▶ **TASK**
Word for word, write out all of the data below.

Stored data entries
◇ ◇ ◇ ◇ ◇

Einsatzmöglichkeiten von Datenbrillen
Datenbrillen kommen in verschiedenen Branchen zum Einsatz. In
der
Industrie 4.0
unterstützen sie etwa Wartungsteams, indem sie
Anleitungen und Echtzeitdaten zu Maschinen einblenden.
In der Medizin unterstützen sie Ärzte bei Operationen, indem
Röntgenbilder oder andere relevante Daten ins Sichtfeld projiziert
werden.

◇ ◇ ◇ ◇ ◇

▶ **TASK ANSWER**
Einsatzmöglichkeiten von Datenbrillen
Datenbrillen kommen in verschiedenen Branchen zum Einsatz. In
der
Industrie 4.0
unterstützen sie etwa Wartungsteams, indem sie
Anleitungen und Echtzeitdaten zu Maschinen einblenden.
In der Medizin unterstützen sie Ärzte bei Operationen, indem
Röntgenbilder oder andere relevante Daten ins Sichtfeld projiziert
werden.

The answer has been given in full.